During nervous system development, new connections and networks are established by the growing neuronal axons and dendrites. In the case of the mechanosensory neurons of the nematode worm Caenorhabditis elegans, these neurite extensions advance along the anteroposterior body axis. However, two new papers report that, in worms with mutated WNT proteins, the anterior/posterior trajectories of these neurites can become completely reversed.

The WNT family of proteins are known to regulate various developmental processes, including asymmetrical cell division, cell fate determination and axon guidance. They are secreted proteins that act on target cells, over long distances, through interaction with their cell surface receptors.
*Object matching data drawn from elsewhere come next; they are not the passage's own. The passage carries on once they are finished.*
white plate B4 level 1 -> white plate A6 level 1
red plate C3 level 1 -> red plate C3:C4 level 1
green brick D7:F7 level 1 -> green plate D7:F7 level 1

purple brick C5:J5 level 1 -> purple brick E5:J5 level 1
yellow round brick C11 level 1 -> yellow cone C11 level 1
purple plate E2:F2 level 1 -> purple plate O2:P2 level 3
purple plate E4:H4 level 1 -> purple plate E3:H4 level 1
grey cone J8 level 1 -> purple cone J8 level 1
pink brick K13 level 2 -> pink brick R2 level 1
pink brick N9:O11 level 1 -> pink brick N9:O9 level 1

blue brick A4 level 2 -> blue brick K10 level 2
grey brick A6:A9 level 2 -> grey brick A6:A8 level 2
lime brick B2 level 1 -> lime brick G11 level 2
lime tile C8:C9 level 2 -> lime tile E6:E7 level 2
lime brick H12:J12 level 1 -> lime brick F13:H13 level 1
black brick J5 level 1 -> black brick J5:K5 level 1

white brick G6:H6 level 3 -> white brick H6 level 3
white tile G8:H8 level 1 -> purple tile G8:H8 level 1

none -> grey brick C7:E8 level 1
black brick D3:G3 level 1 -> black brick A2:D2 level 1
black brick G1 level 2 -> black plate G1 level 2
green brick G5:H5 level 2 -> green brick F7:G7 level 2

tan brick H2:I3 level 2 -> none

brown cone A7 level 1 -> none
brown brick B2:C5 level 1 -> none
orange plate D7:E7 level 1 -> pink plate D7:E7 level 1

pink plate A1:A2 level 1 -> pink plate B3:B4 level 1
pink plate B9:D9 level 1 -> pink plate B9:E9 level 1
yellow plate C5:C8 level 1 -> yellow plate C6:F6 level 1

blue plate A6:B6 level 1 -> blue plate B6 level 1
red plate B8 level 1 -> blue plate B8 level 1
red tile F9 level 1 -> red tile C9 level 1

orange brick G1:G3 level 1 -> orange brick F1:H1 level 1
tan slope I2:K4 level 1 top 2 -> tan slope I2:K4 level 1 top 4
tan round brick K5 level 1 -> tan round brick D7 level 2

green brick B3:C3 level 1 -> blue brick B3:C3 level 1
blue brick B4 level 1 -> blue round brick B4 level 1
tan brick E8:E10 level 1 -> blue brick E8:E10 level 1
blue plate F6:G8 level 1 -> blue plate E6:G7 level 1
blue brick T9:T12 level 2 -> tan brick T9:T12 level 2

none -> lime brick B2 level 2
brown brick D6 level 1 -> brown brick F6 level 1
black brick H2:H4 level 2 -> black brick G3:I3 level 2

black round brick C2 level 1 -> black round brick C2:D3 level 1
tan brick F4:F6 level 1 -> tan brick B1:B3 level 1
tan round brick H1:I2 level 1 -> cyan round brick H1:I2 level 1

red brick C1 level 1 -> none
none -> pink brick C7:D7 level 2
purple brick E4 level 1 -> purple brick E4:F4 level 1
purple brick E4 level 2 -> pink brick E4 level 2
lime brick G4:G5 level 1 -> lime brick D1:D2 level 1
Both teams observed that in worms with mutations in one of these receptors (LIN-17), the polarity of the mechanosensory neuron PLM was often reversed such that the anterior process was short and unbranched, much like the posterior process of the wild type, and the posterior process was long and branched, like the anterior process of the wild type.

The inverted neuronal processes observed in LIN-17 mutants indicated that WNT proteins might be involved in mechanosensory neuron polarity in C. elegans. C. elegans has five WNT proteins: CWN-1, CWN-2, EGL-20, LIN-44 and MOM-2. The authors found that specific combinations of WNT mutations could indeed produce inverted PLM neurons, and also inverted ALM neurons (another class of mechanosensory neuron).

Interestingly, Prasad and Clark found that PLM and ALM neurons were also inverted in worms mutant for VPS-35, a component of the retromer complex that mediates endosome-to-Golgi trafficking. They went on to show that the VPS-35 mutation disrupted WNT signalling, and that the ALM and PLM polarity defect could be rescued in these mutants by specific expression of VPS-35 in WNT-expressing cells.

WNT signalling controls a large repertoire of developmental functions, including cell fate decisions and cell growth/migratory guidance. The WNT proteins are highly conserved from invertebrates to vertebrates, and it is therefore possible that WNT signalling could also influence neuronal polarity in mammalian development.